I pulled over to the side of the road, grabbed my helmet and shook it. The fear, loneliness and confusion remained. Slumping over my handlebars, I wanted to cry. The tears wouldn’t come.
Every day was filled with an inexplicable dread. Every thought festered until it was poisonous and bleak. I couldn’t escape it. Any of it. God knows I tried. I tried to pretended that it wasn’t there and to “push on”, only to be consistently reminded that it was, indeed, still there. It was always, still there!
Eventually, in 2009, I left cycling in an attempt to escape the plague of stress, jealousy and self-contempt that had come to consume my life. I thought it must have stemmed from cycling, that I just didn’t enjoy it anymore, I tried to fight it, to put my head down and soldier on, but the weight of fear built till I could bear it no more. Pulling on a jersey filled me with such an intensity of dread. It wasn’t the cycling I feared, it was the anxiety – it crippled me, its constant nagging crippled me.
I travelled the world, I volunteered for youth camps. I took medication. All attempts to escape my mind – but I couldn’t. Everywhere I went, everything I did, an underlying, non-specific anxiety that verged on panic followed. I had lost all belief in a future with hope.

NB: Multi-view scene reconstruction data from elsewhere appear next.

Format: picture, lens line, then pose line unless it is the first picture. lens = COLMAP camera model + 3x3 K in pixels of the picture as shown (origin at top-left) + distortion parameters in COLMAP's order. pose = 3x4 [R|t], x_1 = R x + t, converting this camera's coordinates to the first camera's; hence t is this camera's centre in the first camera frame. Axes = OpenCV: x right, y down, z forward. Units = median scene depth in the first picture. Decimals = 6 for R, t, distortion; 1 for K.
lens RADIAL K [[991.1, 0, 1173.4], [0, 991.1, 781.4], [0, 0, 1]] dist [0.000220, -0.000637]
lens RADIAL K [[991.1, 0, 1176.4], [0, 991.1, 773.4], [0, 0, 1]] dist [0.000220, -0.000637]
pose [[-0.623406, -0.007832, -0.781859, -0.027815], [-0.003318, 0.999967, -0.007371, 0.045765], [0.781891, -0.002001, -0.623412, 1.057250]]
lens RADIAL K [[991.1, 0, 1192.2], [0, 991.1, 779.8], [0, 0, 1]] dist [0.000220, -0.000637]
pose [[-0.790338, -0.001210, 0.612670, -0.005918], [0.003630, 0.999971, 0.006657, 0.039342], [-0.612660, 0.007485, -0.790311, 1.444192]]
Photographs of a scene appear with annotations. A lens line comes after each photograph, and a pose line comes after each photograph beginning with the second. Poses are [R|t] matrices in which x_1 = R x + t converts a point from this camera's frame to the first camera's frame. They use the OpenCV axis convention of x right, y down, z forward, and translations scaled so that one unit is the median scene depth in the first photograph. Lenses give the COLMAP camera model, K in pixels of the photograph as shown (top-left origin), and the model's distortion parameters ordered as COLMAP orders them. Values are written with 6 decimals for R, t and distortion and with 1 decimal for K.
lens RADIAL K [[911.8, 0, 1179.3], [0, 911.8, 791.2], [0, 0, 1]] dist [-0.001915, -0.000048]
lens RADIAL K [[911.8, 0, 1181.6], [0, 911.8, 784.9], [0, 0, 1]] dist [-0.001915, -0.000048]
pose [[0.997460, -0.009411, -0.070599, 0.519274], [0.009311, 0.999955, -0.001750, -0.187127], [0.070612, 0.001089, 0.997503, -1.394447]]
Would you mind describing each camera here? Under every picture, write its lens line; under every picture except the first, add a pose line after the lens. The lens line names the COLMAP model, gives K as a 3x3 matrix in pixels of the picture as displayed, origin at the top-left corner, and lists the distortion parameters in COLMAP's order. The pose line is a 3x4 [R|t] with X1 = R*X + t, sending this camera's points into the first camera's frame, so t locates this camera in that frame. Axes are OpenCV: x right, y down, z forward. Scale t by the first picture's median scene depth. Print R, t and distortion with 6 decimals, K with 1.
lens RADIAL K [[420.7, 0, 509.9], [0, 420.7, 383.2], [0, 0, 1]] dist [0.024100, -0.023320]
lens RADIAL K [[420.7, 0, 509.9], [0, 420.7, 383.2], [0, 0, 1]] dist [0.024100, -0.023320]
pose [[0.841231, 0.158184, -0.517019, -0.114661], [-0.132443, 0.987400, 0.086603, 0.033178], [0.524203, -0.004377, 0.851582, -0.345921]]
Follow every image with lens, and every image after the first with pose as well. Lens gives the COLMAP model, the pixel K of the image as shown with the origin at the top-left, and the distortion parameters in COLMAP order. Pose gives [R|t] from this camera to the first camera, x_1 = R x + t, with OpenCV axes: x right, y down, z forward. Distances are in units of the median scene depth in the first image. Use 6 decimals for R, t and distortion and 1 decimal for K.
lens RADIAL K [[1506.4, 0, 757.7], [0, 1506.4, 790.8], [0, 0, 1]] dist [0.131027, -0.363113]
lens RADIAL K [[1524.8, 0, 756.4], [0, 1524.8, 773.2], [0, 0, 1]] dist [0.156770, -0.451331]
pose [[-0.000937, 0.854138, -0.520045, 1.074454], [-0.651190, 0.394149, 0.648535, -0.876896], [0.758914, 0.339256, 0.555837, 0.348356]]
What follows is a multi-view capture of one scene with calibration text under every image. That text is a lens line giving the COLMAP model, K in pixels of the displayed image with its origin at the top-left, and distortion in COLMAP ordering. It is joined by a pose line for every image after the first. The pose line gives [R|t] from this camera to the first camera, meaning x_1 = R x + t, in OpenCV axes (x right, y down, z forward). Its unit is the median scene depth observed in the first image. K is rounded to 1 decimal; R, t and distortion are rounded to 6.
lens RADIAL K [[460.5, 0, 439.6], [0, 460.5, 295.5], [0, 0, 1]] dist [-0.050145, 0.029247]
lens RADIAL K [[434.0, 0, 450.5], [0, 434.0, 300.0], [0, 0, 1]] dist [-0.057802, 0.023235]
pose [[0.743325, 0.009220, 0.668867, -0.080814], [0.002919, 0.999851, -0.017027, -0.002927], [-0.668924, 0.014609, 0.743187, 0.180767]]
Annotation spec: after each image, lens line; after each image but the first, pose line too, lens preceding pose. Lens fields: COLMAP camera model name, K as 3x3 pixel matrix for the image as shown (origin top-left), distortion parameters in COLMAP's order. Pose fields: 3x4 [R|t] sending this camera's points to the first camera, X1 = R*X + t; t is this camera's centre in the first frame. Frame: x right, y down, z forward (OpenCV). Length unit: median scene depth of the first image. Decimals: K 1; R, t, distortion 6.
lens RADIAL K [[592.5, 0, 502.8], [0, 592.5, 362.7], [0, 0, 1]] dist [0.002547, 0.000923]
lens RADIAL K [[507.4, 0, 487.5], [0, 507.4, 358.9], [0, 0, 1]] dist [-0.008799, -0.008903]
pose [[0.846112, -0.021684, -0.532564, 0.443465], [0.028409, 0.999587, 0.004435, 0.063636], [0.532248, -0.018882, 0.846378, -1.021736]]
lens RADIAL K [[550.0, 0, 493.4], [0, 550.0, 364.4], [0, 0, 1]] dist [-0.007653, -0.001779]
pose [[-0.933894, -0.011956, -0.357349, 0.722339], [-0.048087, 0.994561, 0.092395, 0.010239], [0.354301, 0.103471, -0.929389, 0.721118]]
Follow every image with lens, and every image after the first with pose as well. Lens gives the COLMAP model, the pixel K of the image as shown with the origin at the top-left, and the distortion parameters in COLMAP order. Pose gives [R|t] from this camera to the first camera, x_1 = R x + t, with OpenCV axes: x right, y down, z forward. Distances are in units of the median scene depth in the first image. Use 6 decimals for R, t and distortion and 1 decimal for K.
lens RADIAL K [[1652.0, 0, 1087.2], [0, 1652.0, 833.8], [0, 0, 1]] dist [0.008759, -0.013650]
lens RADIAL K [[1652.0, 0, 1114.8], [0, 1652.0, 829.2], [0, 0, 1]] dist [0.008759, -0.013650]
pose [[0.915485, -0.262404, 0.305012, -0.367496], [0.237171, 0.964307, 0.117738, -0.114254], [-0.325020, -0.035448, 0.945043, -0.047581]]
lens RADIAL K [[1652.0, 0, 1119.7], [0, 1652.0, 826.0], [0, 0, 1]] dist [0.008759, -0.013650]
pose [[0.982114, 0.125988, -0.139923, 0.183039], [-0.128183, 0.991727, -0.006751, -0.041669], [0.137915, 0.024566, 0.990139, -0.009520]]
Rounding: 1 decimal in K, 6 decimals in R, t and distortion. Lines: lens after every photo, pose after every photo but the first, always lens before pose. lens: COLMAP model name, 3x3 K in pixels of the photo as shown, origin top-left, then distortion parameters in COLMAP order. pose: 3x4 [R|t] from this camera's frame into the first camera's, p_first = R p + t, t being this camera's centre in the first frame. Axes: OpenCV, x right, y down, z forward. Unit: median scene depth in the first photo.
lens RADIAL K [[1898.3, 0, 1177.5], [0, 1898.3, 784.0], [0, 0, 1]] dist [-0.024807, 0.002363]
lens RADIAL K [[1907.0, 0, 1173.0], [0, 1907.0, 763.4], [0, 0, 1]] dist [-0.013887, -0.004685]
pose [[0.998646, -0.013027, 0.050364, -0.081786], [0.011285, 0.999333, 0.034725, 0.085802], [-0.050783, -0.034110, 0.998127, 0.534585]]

After 4 years away from cycling, I returned. Not because I was better. But because, with the help of my Coach Mark Windsor, I had come to the understanding that cycling was not the problem, that I had a mental illness. That maybe If I couldn’t escape it, I could learn to manage it.
I didn’t dust off the bike with some new found passion. I felt sick as I rolled out the drive. I felt sick, and helpless and incompetent every day for 2 years. Coming back was not about results or success, it was simply about trying to allow cycling to be part of my life.
I have learnt to manage my anxiety better. To acknowledge it. To face and accept it. I have more good blocks than bad. Although in bad times every fibre of me can still want to run. Hope is in managing it. In letting it exist but not letting it dictate your actions. In continuing to adapt.
It’s 9 years since I left the sport, 5 since I returned, 4 since I’ve been able to string together more than 80km a week, 3 since I found any joy or hope in the thought of riding, 1.5 since I returned to any form of international racing, and 0 days since I last felt the full wallop of anxiety.
If you see no hope, I understand it. If you want to run, I understand it. But there is hope, and in my experience, it’s not found in running.